# What breed of kitten do I have?



## EricThings (Feb 17, 2020)

Hi Ive had her for 3 months and shes 6 months old. Was the runt of the litter!

I was thinking russian blue mix but im not sure cause theres also stuff about bicolors? So im just all confused. This is my first cat so yea, I don't know anything about cats basically

I looked up grey and white cats anda lot of cats had colors/patterns like my cat.But thing is Idk the breed or whatever. All I know is that the mother is a calico!!!


----------



## marie73 (Jul 12, 2006)

You have an adorable DSH (domestic short haired) cat. I want her!! She's just the sweetest little girl. Actually, she may be a DMH (domestic medium haired) cat. I can;t really tell. Just fluffy pile of cuteness. What's her name?


----------



## EricThings (Feb 17, 2020)

Her name’s Luscious. And since shes a domestic shorthair or mediumhair, do you know what breed of cat she could be based on facial features? Or any other factor you can think of?
Ive been looking into it a lot and I really think she’s a Russian Blue bicolor or im not sure.

I looked up dsh/dmh and it said that they were mixed breeds . So I know one parent isa calico female cat but do you know who could be the father?


----------



## marie73 (Jul 12, 2006)

Calico is a color, not a breed. I don't really see any Russian Blue features. She's just a cute little cat. Cats are different than dogs in that you can't look at them and guess what mixes are in them in most cases. My girls are moggies (mutts in doggie speak). She's just the cutest little thing ever! My Cali was the runt of the litter, too.

▶ [Aim of the exercise]:
In the kitten breed thread, what is the kitten's name? The entries have nothing to do with the kitten breed thread.

Dataset entries
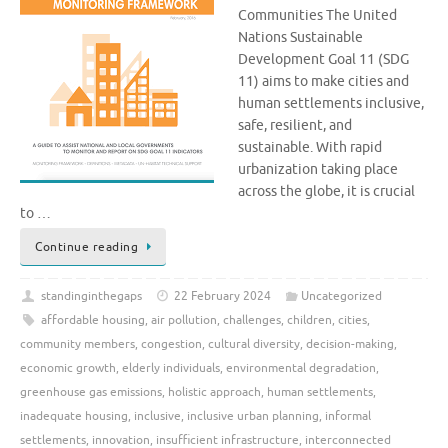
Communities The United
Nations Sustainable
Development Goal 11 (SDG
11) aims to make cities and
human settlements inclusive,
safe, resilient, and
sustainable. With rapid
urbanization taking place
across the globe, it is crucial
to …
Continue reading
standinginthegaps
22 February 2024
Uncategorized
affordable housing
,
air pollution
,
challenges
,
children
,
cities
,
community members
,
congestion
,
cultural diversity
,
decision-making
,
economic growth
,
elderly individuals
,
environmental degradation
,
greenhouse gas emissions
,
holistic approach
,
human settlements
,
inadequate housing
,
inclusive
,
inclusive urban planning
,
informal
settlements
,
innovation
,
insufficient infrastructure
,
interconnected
...
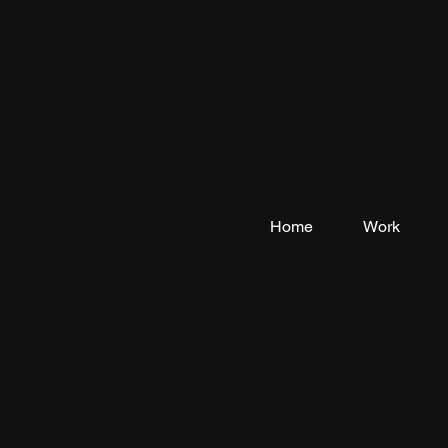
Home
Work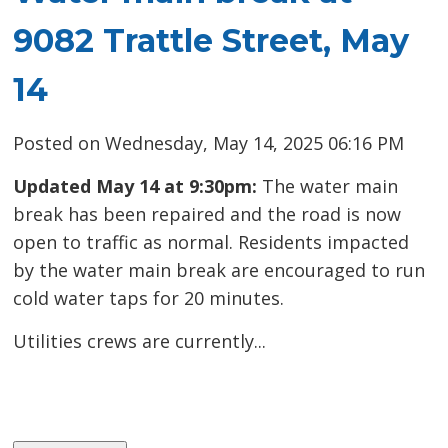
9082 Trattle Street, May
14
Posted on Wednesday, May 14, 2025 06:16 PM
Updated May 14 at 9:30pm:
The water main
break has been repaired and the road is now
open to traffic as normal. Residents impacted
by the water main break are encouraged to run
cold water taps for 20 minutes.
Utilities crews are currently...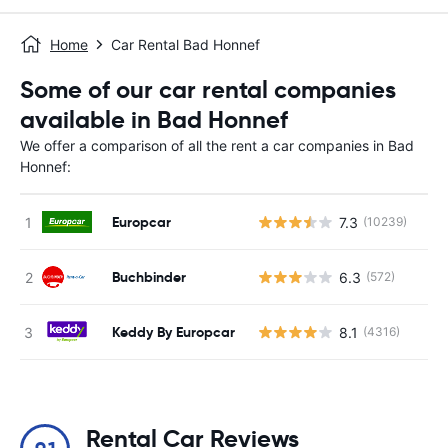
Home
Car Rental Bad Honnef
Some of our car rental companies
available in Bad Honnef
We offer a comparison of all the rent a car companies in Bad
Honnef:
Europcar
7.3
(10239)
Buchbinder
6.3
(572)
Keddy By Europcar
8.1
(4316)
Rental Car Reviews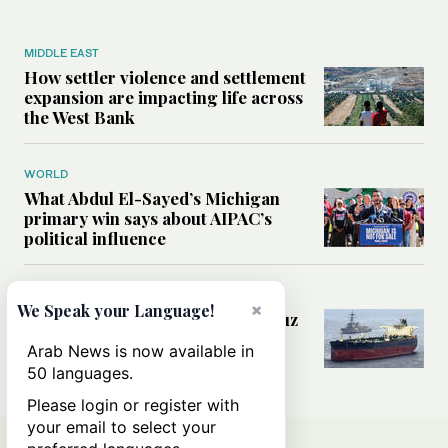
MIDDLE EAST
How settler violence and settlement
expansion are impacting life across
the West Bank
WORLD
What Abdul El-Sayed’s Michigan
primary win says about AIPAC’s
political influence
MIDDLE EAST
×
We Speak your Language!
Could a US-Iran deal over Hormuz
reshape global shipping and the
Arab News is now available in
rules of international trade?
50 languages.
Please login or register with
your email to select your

▶ [Exercise answer]:
Luscious